What you should repeat is the run of lines from the top of the listing below through the line with "right back paw: (104, 362)", exactly, with no pictures.

* DATA SUPPLIED *
------------------------------------------------------------
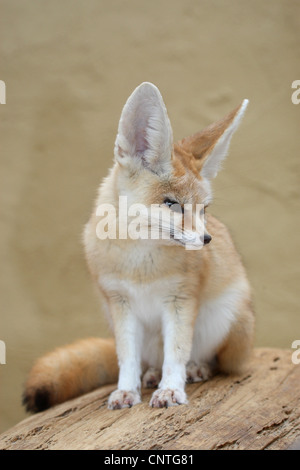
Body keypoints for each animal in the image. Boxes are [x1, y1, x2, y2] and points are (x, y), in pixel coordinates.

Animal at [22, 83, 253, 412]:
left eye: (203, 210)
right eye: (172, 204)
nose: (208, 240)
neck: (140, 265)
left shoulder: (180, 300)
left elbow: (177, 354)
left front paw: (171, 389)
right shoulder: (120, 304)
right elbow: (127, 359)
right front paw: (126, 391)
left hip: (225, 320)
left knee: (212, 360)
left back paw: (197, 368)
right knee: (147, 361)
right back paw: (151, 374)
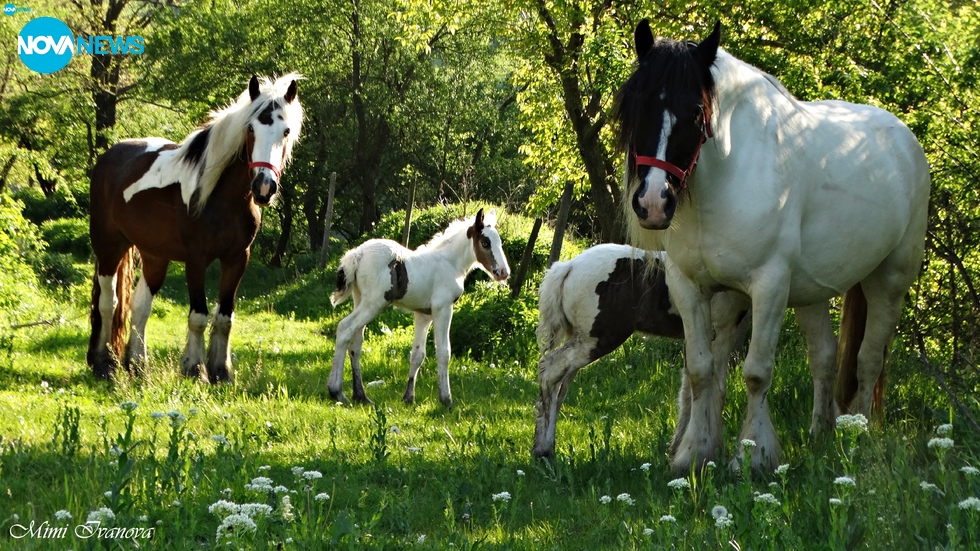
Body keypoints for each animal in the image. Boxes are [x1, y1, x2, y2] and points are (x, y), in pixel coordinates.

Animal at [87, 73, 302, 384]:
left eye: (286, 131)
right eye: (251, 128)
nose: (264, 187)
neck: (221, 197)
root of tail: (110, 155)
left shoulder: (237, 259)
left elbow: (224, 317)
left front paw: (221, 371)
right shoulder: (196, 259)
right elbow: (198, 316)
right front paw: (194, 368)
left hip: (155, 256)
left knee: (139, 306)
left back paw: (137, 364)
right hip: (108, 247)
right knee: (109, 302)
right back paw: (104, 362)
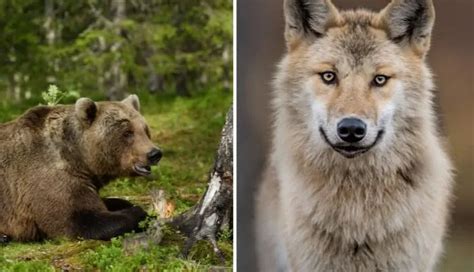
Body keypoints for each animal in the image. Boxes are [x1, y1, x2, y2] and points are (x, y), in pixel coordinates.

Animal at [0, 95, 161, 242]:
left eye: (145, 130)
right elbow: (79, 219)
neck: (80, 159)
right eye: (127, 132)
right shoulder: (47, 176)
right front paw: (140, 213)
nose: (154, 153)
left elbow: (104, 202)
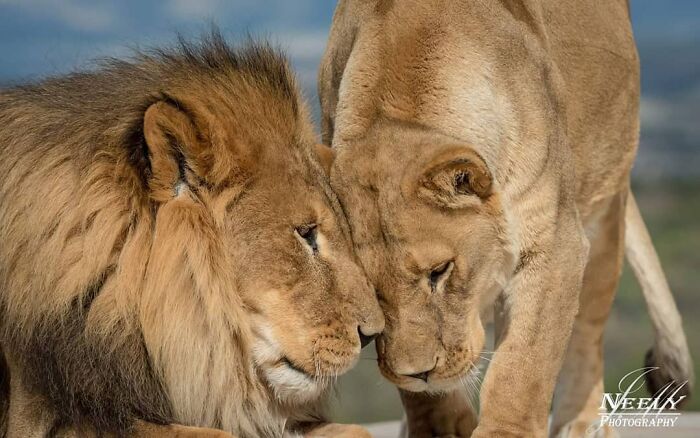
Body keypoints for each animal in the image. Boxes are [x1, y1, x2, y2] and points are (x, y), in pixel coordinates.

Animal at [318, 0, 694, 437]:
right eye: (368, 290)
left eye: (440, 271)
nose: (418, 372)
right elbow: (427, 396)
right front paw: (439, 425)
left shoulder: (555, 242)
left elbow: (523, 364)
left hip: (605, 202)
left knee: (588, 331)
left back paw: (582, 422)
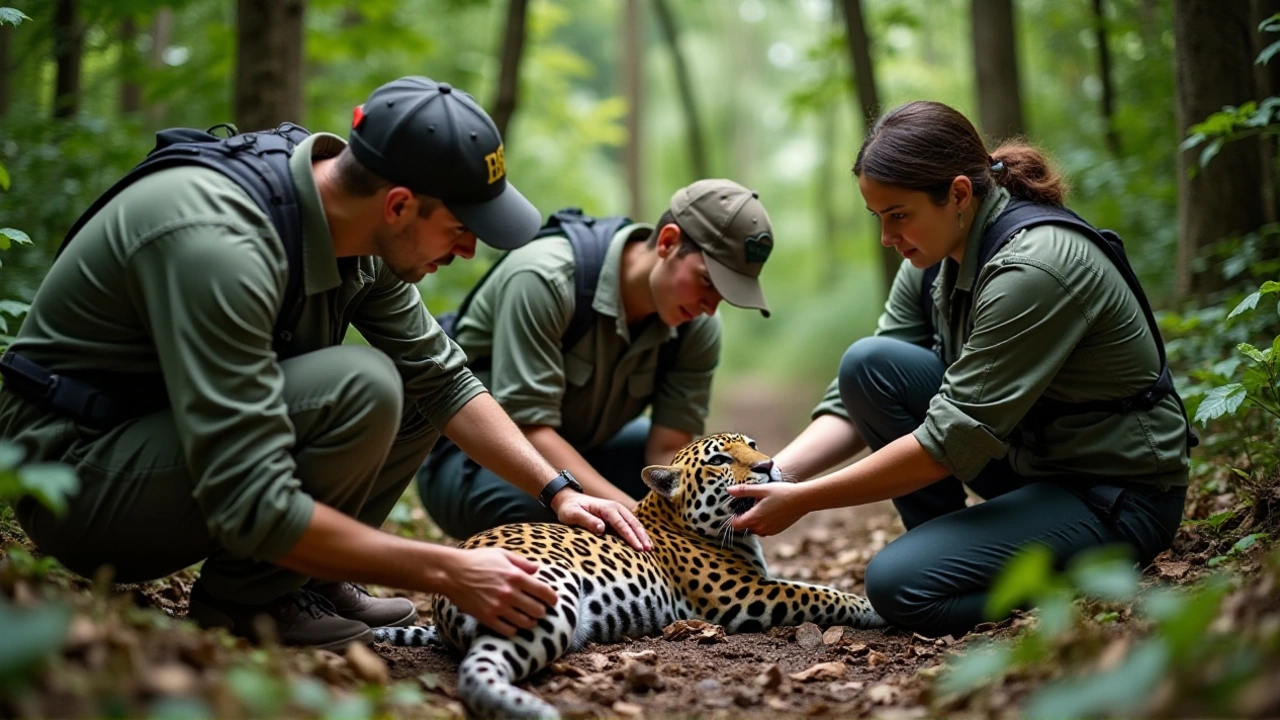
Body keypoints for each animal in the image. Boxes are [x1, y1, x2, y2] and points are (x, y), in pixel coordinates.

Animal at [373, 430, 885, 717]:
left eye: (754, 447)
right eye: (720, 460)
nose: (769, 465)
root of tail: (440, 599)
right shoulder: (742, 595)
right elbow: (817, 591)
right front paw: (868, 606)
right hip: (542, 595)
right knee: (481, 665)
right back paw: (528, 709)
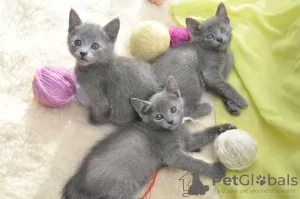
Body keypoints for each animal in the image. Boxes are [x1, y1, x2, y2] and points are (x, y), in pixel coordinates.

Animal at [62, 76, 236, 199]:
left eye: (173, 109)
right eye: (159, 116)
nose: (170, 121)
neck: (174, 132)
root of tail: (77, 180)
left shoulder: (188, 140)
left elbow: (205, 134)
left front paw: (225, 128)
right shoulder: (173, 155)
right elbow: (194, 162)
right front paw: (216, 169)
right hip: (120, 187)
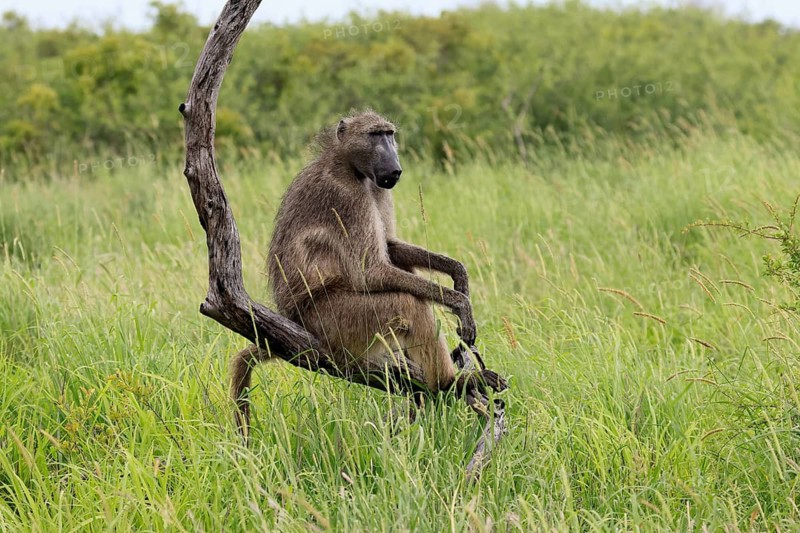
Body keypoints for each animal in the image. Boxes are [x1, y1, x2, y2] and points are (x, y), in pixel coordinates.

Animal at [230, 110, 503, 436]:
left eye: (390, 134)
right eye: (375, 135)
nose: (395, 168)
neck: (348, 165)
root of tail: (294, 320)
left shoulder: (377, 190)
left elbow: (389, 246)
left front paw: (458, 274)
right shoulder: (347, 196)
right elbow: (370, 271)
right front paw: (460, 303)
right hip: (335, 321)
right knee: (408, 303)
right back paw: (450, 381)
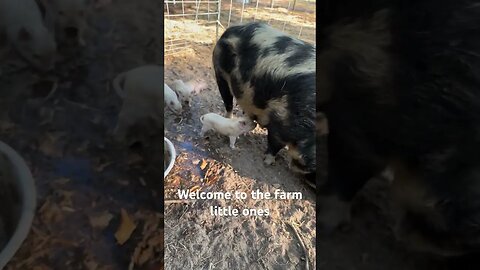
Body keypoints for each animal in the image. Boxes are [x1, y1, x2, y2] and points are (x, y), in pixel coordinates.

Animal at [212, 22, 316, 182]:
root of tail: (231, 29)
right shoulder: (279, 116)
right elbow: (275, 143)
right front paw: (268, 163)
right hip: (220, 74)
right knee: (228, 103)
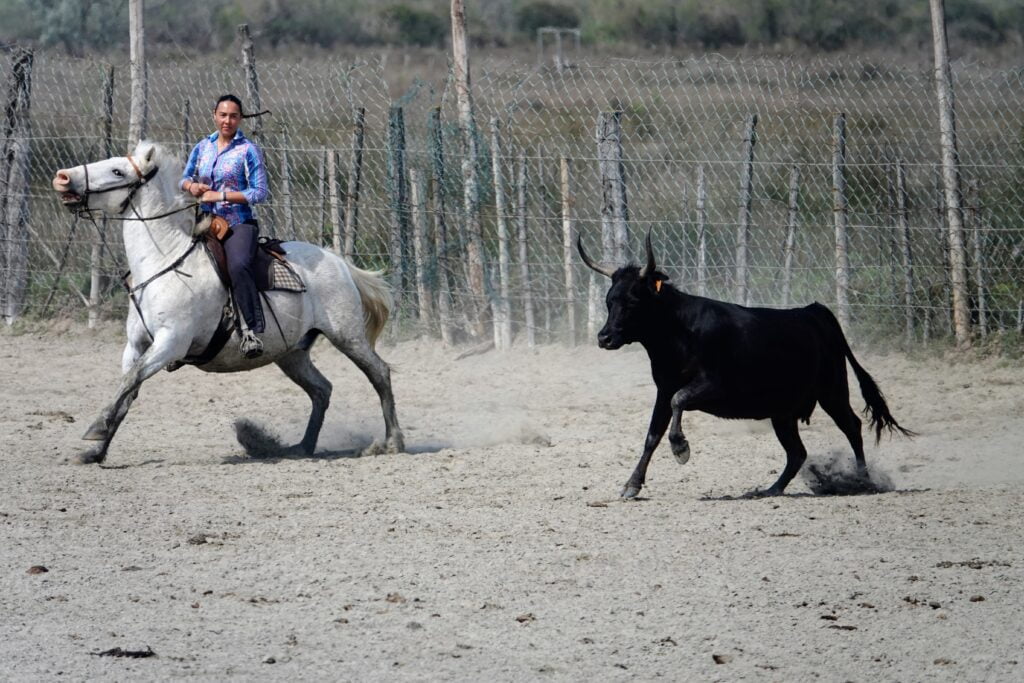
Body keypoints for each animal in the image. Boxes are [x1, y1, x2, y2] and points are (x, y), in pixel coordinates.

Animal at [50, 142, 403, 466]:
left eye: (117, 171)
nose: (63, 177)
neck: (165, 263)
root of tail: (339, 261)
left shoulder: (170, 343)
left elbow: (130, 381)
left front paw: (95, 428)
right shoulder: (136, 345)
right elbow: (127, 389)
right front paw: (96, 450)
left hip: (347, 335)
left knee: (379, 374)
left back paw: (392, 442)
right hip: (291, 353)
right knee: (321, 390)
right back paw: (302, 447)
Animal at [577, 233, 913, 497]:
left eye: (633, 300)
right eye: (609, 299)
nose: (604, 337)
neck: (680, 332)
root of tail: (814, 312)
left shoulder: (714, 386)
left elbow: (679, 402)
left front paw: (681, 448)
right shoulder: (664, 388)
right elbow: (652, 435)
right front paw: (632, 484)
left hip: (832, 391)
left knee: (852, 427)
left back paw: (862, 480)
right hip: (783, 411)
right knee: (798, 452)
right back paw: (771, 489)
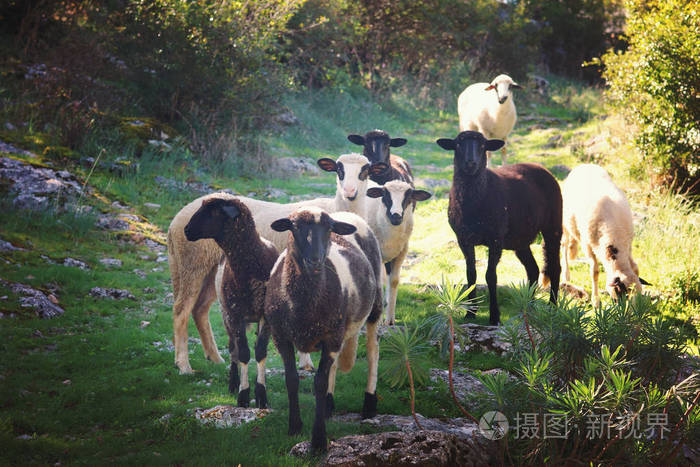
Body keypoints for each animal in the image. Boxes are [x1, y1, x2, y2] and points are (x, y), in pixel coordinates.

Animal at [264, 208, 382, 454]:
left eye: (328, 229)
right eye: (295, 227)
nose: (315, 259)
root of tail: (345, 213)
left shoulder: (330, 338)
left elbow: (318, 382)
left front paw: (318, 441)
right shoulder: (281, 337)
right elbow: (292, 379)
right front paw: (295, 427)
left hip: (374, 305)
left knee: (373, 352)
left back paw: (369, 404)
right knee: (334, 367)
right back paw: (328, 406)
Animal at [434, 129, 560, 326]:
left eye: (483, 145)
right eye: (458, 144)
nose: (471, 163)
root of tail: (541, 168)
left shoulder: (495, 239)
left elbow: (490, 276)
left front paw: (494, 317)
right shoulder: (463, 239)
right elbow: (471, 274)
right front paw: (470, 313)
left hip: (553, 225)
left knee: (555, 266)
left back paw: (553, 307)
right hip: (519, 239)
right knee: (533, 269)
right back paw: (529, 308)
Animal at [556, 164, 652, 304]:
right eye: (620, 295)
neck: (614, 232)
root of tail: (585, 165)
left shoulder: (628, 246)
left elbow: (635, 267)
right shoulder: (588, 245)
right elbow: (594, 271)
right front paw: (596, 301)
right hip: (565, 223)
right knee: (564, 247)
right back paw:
------------------------------------------------------------
* YOUR RESPONSE *
Body keypoints for each animal in the image. Boxes are [x1, y1, x2, y2] and points are (x, y), in pixel coordinates.

Animal at [22, 83, 253, 412]:
left eye: (203, 210)
right eye: (172, 204)
nose: (208, 240)
neck: (140, 265)
left shoulder: (180, 300)
left elbow: (177, 354)
left front paw: (171, 389)
right shoulder: (120, 304)
right elbow: (127, 359)
right front paw: (126, 391)
left hip: (225, 320)
left knee: (212, 360)
left back paw: (197, 368)
right knee: (147, 361)
right back paw: (151, 374)
Body keypoints for each animal in the image. Boxes are [x1, y1, x2, y2] and points are (x, y), in pixel coordinates.

Animal at [87, 73, 302, 384]:
left eye: (286, 131)
right eye: (251, 128)
nose: (264, 187)
neck: (221, 197)
root of tail: (110, 155)
left shoulder: (237, 259)
left elbow: (224, 317)
left front paw: (221, 371)
right shoulder: (196, 259)
right elbow: (198, 316)
right front paw: (194, 368)
left hip: (155, 256)
left knee: (139, 306)
left back paw: (137, 364)
right hip: (108, 247)
right knee: (109, 302)
right back paw: (104, 362)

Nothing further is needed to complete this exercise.